A Polícia Civil deflagrou nesta quarta-feira, dia 30 de setembro, a Operação Casa das Ilusões cumprindo oito mandados de buscas e apreensão, sendo cinco na cidade de Santa Maria e três em Pelotas, tendo como alvo um grupo criminoso que vinha agindo nas ONG’s Casa Maria e Afecriança. Foram apreendidos uma grande quantidade de documentos, agendas, computadores, telefones celulares e também realizado o sequestro de bens como veículos e imóveis. A operação tinha como objetivo afastar os gestores, funcionários e membros das diretorias, além do bloqueio e sequestro de bens móveis e imóveis dos integrantes do grupo criminoso, totalizando 22 pessoas investigadas.

As investigações iniciaram após uma denúncia anônima de que um grupo criminoso desviava doações das ONG’s em proveito próprio. Conforme informações adquiridas apesar de prestarem atendimentos a pacientes, o pano de fundo é arrecadar doações e desviar para proveito dos gestores e alguns funcionários que agem organizadamente para o mesmo fim.
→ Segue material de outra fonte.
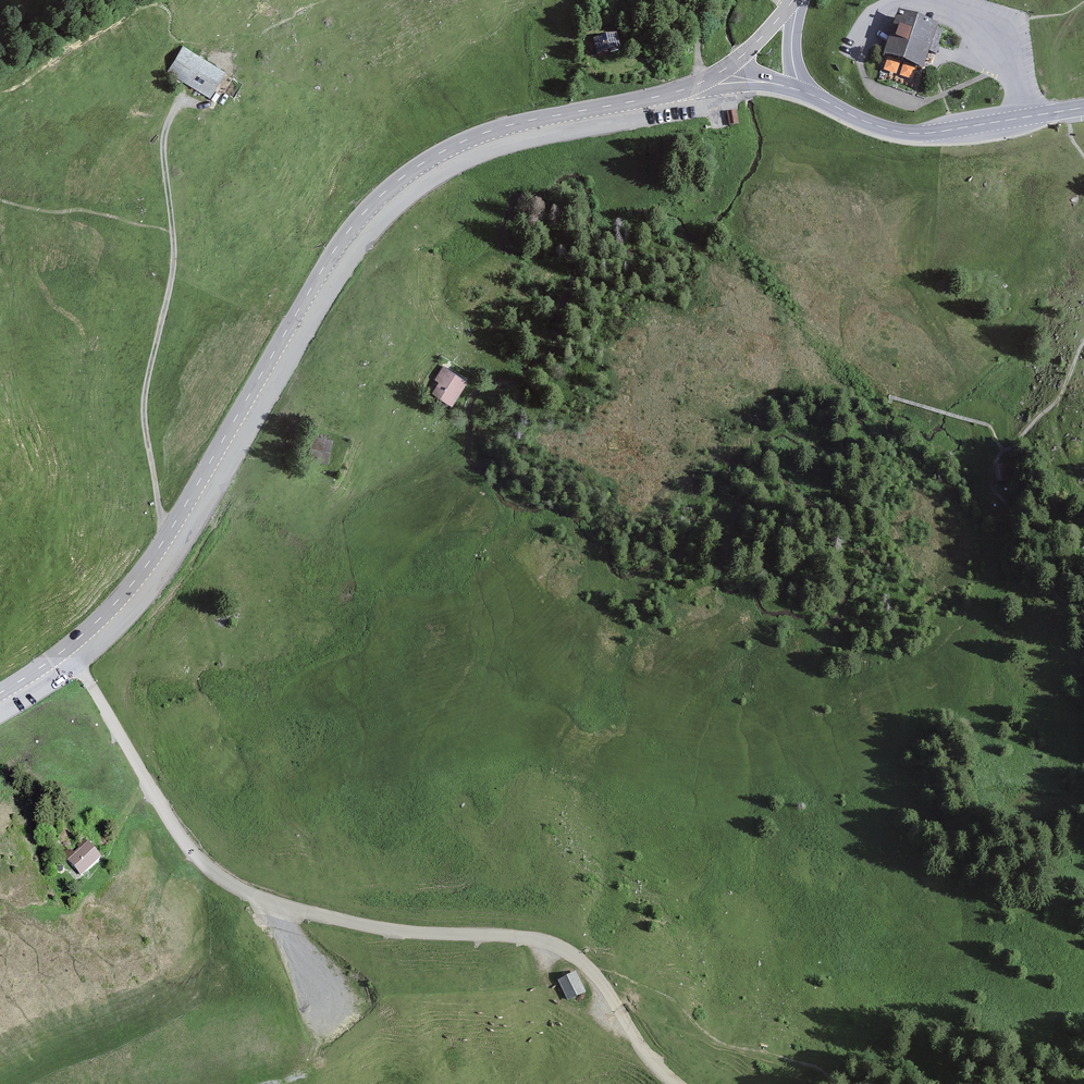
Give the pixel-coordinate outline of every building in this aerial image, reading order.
[(937,28),(898,15),(884,58),(923,71),(937,28)] [(612,34),(589,40),(593,56),(616,51),(612,34)] [(224,72),(183,45),(165,73),(207,99),(224,72)] [(731,123),(740,122),(739,109),(730,109),(731,123)] [(447,363),(431,389),(454,402),(470,376),(447,363)] [(329,462),(333,439),(313,435),(308,459),(329,462)] [(1005,465),(994,466),(996,483),(1006,482),(1005,465)] [(86,845),(67,862),(81,878),(100,860),(86,845)] [(575,971),(558,980),(567,999),(585,990),(575,971)]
Para tanto, no âmbito da Casa Maria estariam sendo criadas campanhas para assistência a pacientes inexistentes e arrecadação de doações para compras de produtos cujo montante supera o efetivamente necessário, onde possivelmente já foram utilizados, inclusive, dados de pacientes já em óbito.

Dentre os fatos apurados, verificou-se o que até uma cadeira de rodas elétricas, entregue por um doador, foi levada para a casa dos gestores para uso próprio. Imagens registradas pela investigação flagram crianças brincando com a cadeira no condomínio do casal investigado. Não obstante, os gestores têm uma vida de luxo e ostentação, denotando um padrão de vida incompatível com a renda familiar.

Além disso, os investigados já são processados por estelionato, no qual o modus operandi é similar ao ora investigado. O volume de doações é elevado, sendo que a arrecadação se dá através de 20 operadoras de telemarketing que, durante horário comercial, fazem ligações para centenas de pessoas em dezenas de cidades do estado do Rio Grande do Sul e de outros Estados, para captar doadores e arrecadar valores.

A metodologia de arrecadação se dá através de depósitos bancários, assim como em espécie, seja pela entrega de valores diretamente na ONG, pelos doadores ou com a utilização de tele motos que arrecadam as doações e repassam para os gestores. Informações preliminares dão conta que as operadoras de telemarketing são comissionadas. Os gestores contam com o apoio de alguns funcionários, dentre os quais a Assistente Social responsável pela elaboração de campanhas fictícias. Existem denúncias de assédio moral e ameaças a funcionários que não compactuam com o que ocorre dentro da Casa Maria.